Work to complete:
Write out the full set of records exactly. Any pictures in them do not belong in the copy.

[Start of section]

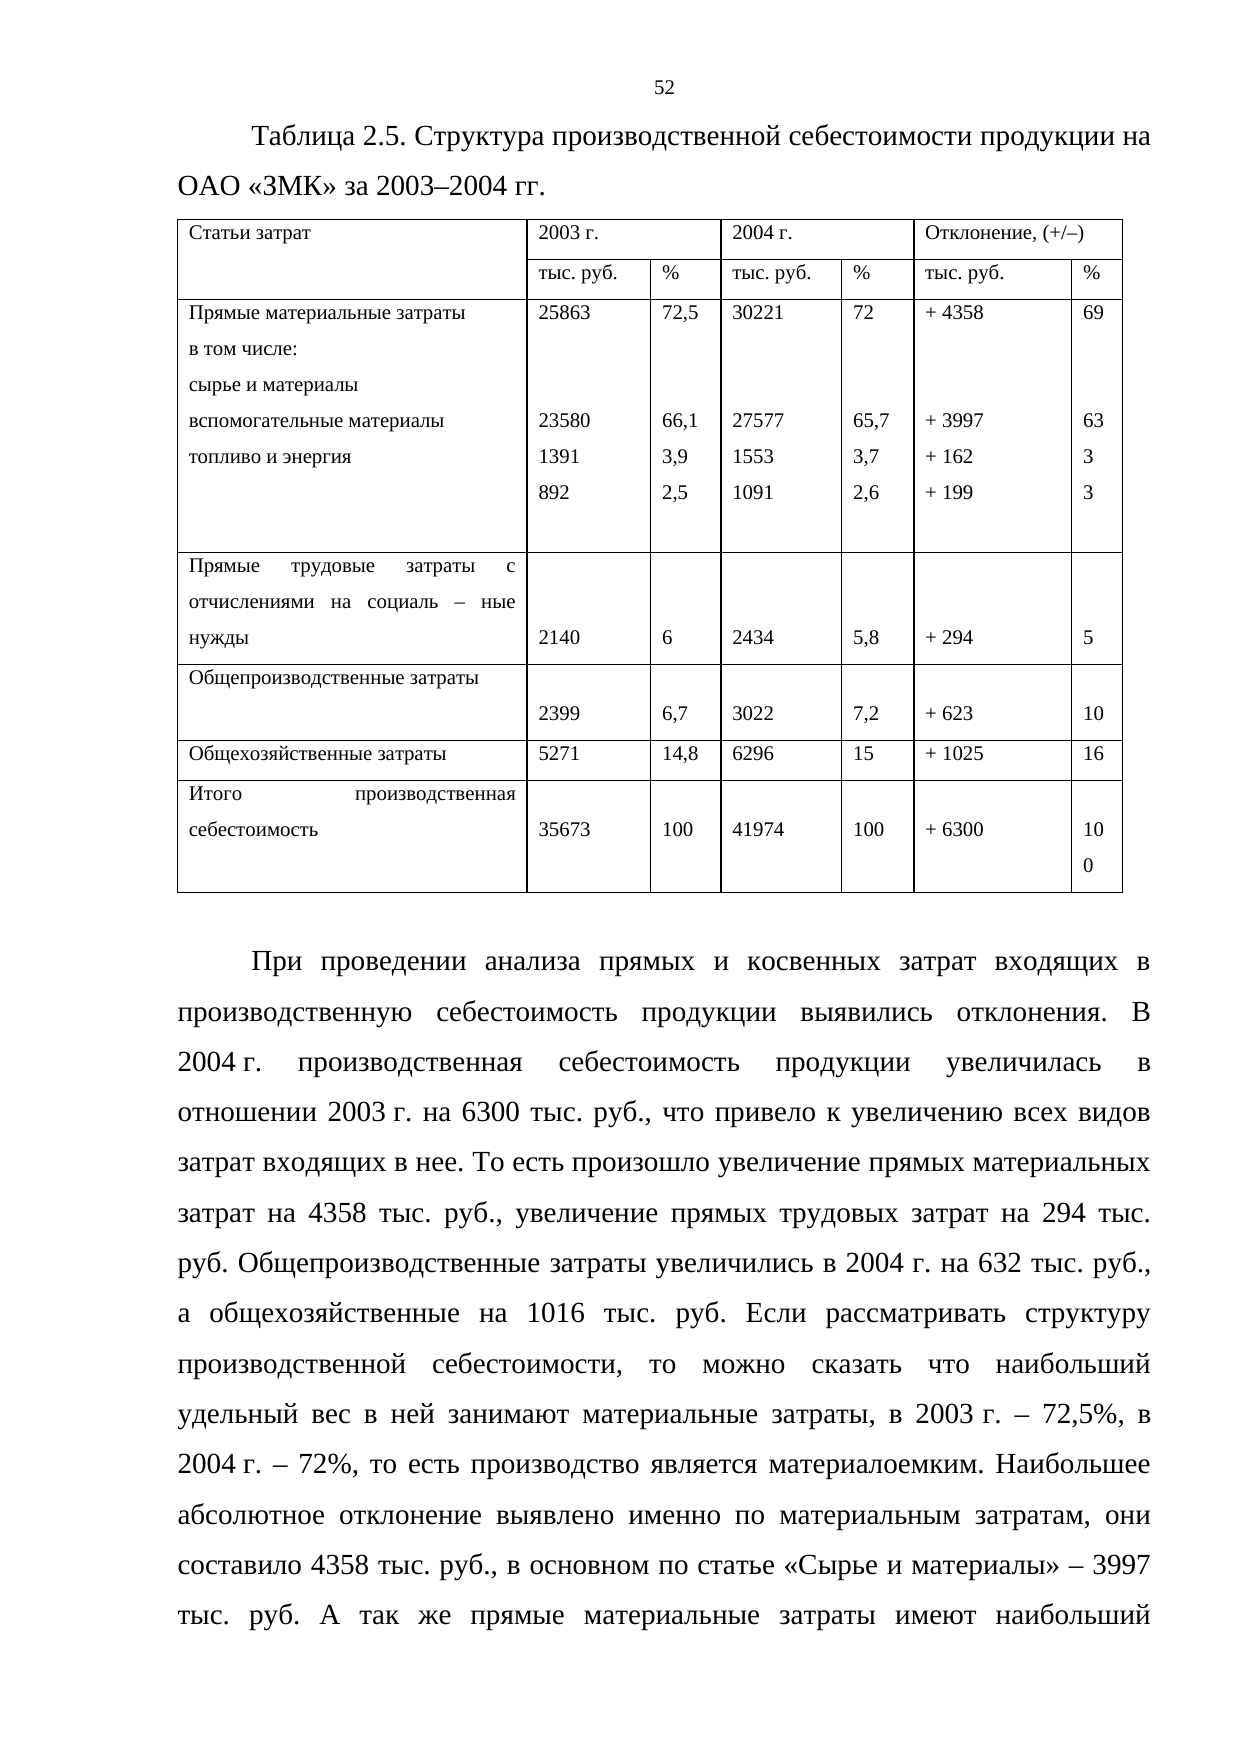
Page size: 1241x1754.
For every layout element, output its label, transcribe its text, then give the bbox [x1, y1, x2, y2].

table_cell 15 [842, 741, 913, 779]
table_cell Прямые материальные затраты в том числе: сырье и материалы вспомогательные материалы топливо и энергия [178, 300, 526, 552]
table_cell 69 63 3 3 [1072, 300, 1122, 552]
table_cell 100 [651, 781, 720, 891]
table_cell 7,2 [842, 665, 913, 739]
table_cell 35673 [528, 781, 650, 891]
table_cell 2434 [722, 553, 841, 664]
table_cell 72 65,7 3,7 2,6 [842, 300, 913, 552]
table_header 2003 г. [528, 220, 720, 259]
table_cell 10 [1072, 665, 1122, 739]
table_cell + 1025 [915, 741, 1071, 779]
table_cell тыс. руб. [722, 260, 841, 298]
table_cell тыс. руб. [915, 260, 1071, 298]
table_header Статьи затрат [178, 220, 526, 298]
table_cell 2140 [528, 553, 650, 664]
table_cell 5271 [528, 741, 650, 779]
table_cell 25863 23580 1391 892 [528, 300, 650, 552]
table_cell 6,7 [651, 665, 720, 739]
table_cell Прямые трудовые затраты с отчислениями на социаль – ные нужды [178, 553, 526, 664]
table_cell % [651, 260, 720, 298]
table_cell 5 [1072, 553, 1122, 664]
table_cell 100 [842, 781, 913, 891]
table_cell Общепроизводственные затраты [178, 665, 526, 739]
table_cell 72,5 66,1 3,9 2,5 [651, 300, 720, 552]
table_cell 16 [1072, 741, 1122, 779]
table_header 2004 г. [722, 220, 913, 259]
table_cell 3022 [722, 665, 841, 739]
table_cell Общехозяйственные затраты [178, 741, 526, 779]
table_cell % [842, 260, 913, 298]
table_cell + 294 [915, 553, 1071, 664]
table_cell 2399 [528, 665, 650, 739]
table_cell 6296 [722, 741, 841, 779]
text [177, 943, 1152, 1631]
table_cell 6 [651, 553, 720, 664]
text Таблица 2.5. Структура производственной себестоимости продукции на ОАО «ЗМК» за 2003–2004 гг. [177, 118, 1152, 202]
table_header Отклонение, (+/–) [915, 220, 1122, 259]
table_cell + 6300 [915, 781, 1071, 891]
table_cell Итого производственная себестоимость [178, 781, 526, 891]
table_cell тыс. руб. [528, 260, 650, 298]
table_cell 5,8 [842, 553, 913, 664]
table_cell 41974 [722, 781, 841, 891]
table_cell % [1072, 260, 1122, 298]
table_cell + 4358 + 3997 + 162 + 199 [915, 300, 1071, 552]
table_cell + 623 [915, 665, 1071, 739]
table_cell 100 [1072, 781, 1122, 891]
table_cell 14,8 [651, 741, 720, 779]
table_cell 30221 27577 1553 1091 [722, 300, 841, 552]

[End of section]

Result for this exercise:
Page size: 1241x1754.
For every layout element, output its label, transcribe its text, then give the bbox [x1, y1, x2, y2].

table_cell 15 [842, 741, 913, 779]
table_cell Прямые материальные затраты в том числе: сырье и материалы вспомогательные материалы топливо и энергия [178, 300, 526, 552]
table_cell 69 63 3 3 [1072, 300, 1122, 552]
table_cell 100 [651, 781, 720, 891]
table_cell 7,2 [842, 665, 913, 739]
table_cell 35673 [528, 781, 650, 891]
table_cell 2434 [722, 553, 841, 664]
table_cell 72 65,7 3,7 2,6 [842, 300, 913, 552]
table_header 2003 г. [528, 220, 720, 259]
table_cell 10 [1072, 665, 1122, 739]
table_cell + 1025 [915, 741, 1071, 779]
table_cell тыс. руб. [722, 260, 841, 298]
table_cell тыс. руб. [915, 260, 1071, 298]
table_header Статьи затрат [178, 220, 526, 298]
table_cell 2140 [528, 553, 650, 664]
table_cell 5271 [528, 741, 650, 779]
table_cell 25863 23580 1391 892 [528, 300, 650, 552]
table_cell 6,7 [651, 665, 720, 739]
table_cell Прямые трудовые затраты с отчислениями на социаль – ные нужды [178, 553, 526, 664]
table_cell % [651, 260, 720, 298]
table_cell 5 [1072, 553, 1122, 664]
table_cell 100 [842, 781, 913, 891]
table_cell Общепроизводственные затраты [178, 665, 526, 739]
table_cell 72,5 66,1 3,9 2,5 [651, 300, 720, 552]
table_cell 16 [1072, 741, 1122, 779]
table_header 2004 г. [722, 220, 913, 259]
table_cell 3022 [722, 665, 841, 739]
table_cell Общехозяйственные затраты [178, 741, 526, 779]
table_cell % [842, 260, 913, 298]
table_cell + 294 [915, 553, 1071, 664]
table_cell 2399 [528, 665, 650, 739]
table_cell 6296 [722, 741, 841, 779]
text [177, 943, 1152, 1631]
table_cell 6 [651, 553, 720, 664]
text Таблица 2.5. Структура производственной себестоимости продукции на ОАО «ЗМК» за 2003–2004 гг. [177, 118, 1152, 202]
table_header Отклонение, (+/–) [915, 220, 1122, 259]
table_cell + 6300 [915, 781, 1071, 891]
table_cell Итого производственная себестоимость [178, 781, 526, 891]
table_cell тыс. руб. [528, 260, 650, 298]
table_cell 5,8 [842, 553, 913, 664]
table_cell 41974 [722, 781, 841, 891]
table_cell % [1072, 260, 1122, 298]
table_cell + 4358 + 3997 + 162 + 199 [915, 300, 1071, 552]
table_cell + 623 [915, 665, 1071, 739]
table_cell 100 [1072, 781, 1122, 891]
table_cell 14,8 [651, 741, 720, 779]
table_cell 30221 27577 1553 1091 [722, 300, 841, 552]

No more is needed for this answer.